SOLUTION 11: $\ \$ To integrate $\displaystyle{ \int { x \over \sqrt{x^4-16} } \ dx = \int { x \over \sqrt{(x^2)^2-16} } \ dx }$ begin with the ordinary u-substitution $$u = x ^{2}$$ so that $$du = 2x \ dx$$ Substitute into the original problem, replacing all forms of x, getting $$\displaystyle { \int \frac{x}{\sqrt{x^{4}-16}} \ dx = \int \frac{1/2}{\sqrt{u^{2}-16}} \ du }$$ Now use the trig substitution $$u = 4 \sec \theta$$ so that $$du = 4 \sec \theta \tan \theta \ d \theta$$ Substitute into the original problem, replacing all forms of u, getting $$= \displaystyle { \int \frac{1/2}{\sqrt{(4 \sec \theta )^{2}-16}} \ du }$$ $$= \displaystyle { \int \frac{1/2}{\sqrt{16 \sec^{2} \theta - 16}} \cdot 4 \sec \theta \tan \theta \ d \theta }$$ $$= \displaystyle { \int \frac{1/2}{\sqrt{16 ( \sec^{2} \theta - 1)}} \cdot 4 \sec \theta \tan \theta \ d \theta }$$ $$= \displaystyle { 2 \int \frac{\sec \theta \tan \theta}{\sqrt{16 \tan^{2} \theta}} \ d \theta }$$ $$= \displaystyle { 2 \int \frac{\sec \theta \tan \theta}{4 \tan \theta} \ d \theta }$$ $$= \displaystyle { \frac{1}{2} \int \sec \theta \ d \theta }$$ $$= \displaystyle { \frac{1}{2} (\ln \Big|\sec \theta + \tan \theta \Big| + C) }$$ $\Big($ We need to write our final answer in terms of $x$.

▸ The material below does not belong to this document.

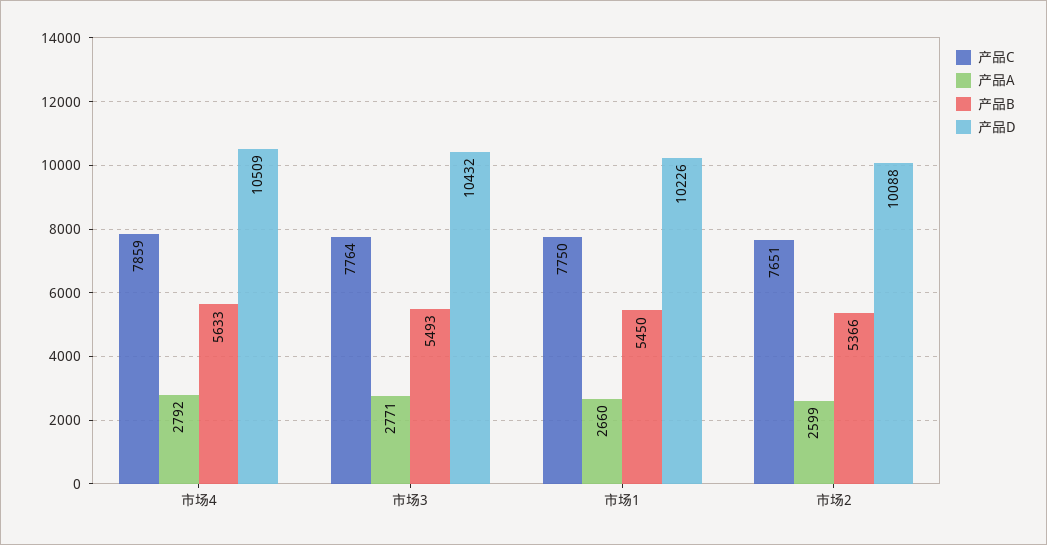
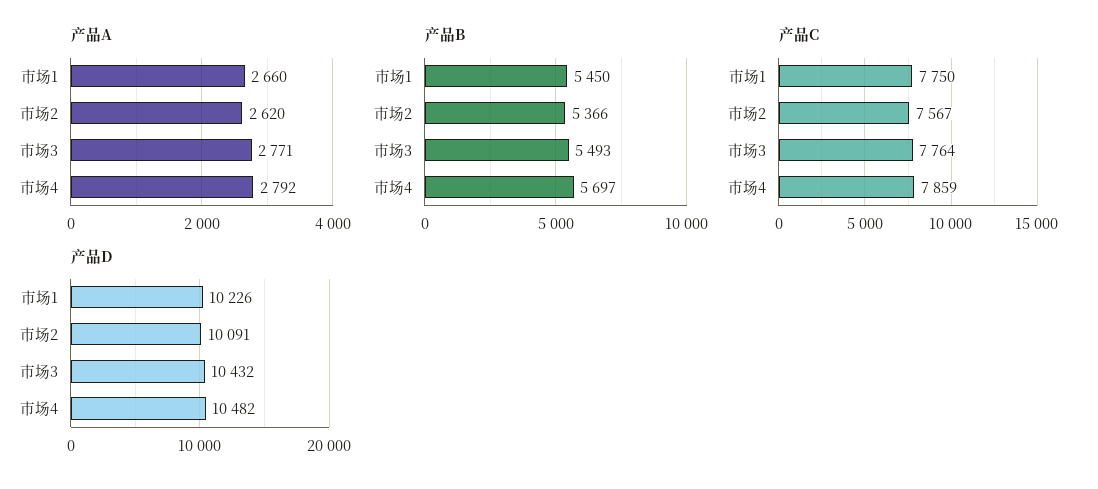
产品B, 市场4: 5633 -> 5697
产品D, 市场4: 10509 -> 10482
产品C, 市场2: 7651 -> 7567
产品A, 市场2: 2599 -> 2620
产品D, 市场2: 10088 -> 10091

Since $u = 4 \sec \theta$ it follows that $$\sec \theta = \displaystyle{ u \over 4 } = \displaystyle{ hypotenuse \over adjacent }$$ and from the Pythagorean Theorem that $$\displaystyle (adjacent)^2 + (opposite)^2 = (hypotenuse)^2 \ \ \longrightarrow$$ $$(4)^2 + (opposite)^2 = (u)^2 \ \ \longrightarrow \ \ \ opposite = \sqrt{u^2-16} \ \ \longrightarrow$$ $$\tan \theta = \displaystyle{ opposite \over adjacent }= \displaystyle{ \sqrt{u^2-16} \over 4 } . \Big)$$ $$= \displaystyle { \frac{1}{2} (\ln \Big|{ u \over 4 } + { \sqrt{u^2-16} \over 4 }\Big| + C) }$$ (Now use the fact that $u=x^2$.) $$= \displaystyle { \frac{1}{2} (\ln \Big|\frac{x^{2}}{4} + \frac{\sqrt{x^{4}-16}}{4} \Big| + C) }$$